# What you need to do
Every line in the records below between the one holding "For this micrograph" and the one holding "Provide the outline", inclusive, is to be set down exactly; all other lines are to be left out.

# Dataset records
***

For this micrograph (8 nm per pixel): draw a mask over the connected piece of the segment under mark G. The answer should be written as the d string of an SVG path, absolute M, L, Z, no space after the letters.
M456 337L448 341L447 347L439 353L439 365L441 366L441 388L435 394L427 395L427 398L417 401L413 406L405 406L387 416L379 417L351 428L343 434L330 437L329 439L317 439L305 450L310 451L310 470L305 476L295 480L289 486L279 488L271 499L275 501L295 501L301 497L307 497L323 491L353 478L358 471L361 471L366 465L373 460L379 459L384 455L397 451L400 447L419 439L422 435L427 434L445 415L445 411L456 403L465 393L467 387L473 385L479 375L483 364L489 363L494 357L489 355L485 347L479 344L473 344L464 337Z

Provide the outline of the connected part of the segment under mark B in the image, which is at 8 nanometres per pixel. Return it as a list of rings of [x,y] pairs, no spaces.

***

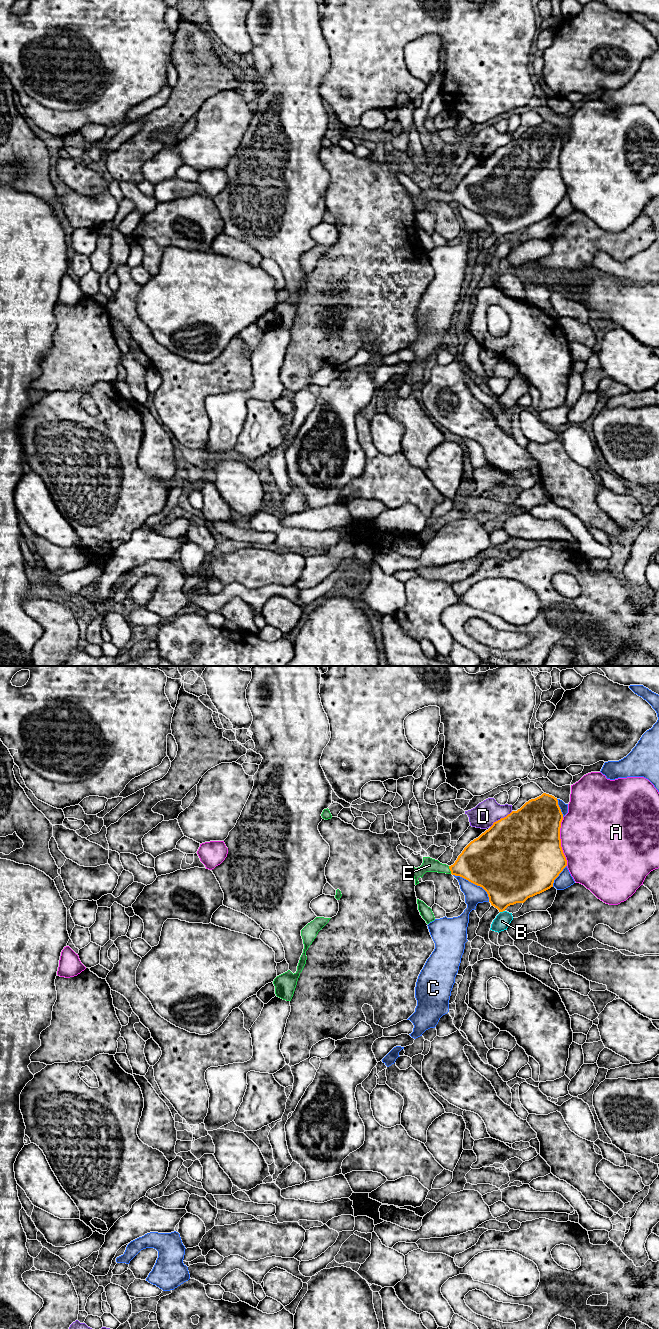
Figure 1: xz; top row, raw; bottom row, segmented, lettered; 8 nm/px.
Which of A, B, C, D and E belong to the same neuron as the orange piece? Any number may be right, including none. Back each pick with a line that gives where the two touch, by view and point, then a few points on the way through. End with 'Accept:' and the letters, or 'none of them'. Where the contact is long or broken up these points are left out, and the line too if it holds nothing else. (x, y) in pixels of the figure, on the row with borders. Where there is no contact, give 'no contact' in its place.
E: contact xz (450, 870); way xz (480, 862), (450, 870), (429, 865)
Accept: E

***

# Task response
For this micrograph (8 nm per pixel): draw a mask over the connected piece of the segment under mark G. The answer should be written as the d string of an SVG path, absolute M, L, Z, no space after the letters.
M456 337L448 341L447 347L439 353L439 365L441 366L441 388L435 394L427 395L427 398L417 401L413 406L405 406L387 416L379 417L351 428L343 434L330 437L329 439L317 439L305 450L310 451L310 470L305 476L295 480L289 486L279 488L271 499L275 501L295 501L301 497L307 497L323 491L353 478L358 471L361 471L366 465L373 460L379 459L384 455L397 451L400 447L419 439L422 435L427 434L445 415L445 411L456 403L465 393L467 387L473 385L479 375L483 364L489 363L494 357L489 355L485 347L479 344L473 344L464 337Z

Provide the outline of the connected part of the segment under mark B in the image, which is at 8 nanometres per pixel. Return it as a list of rings of [x,y] pairs, no spaces.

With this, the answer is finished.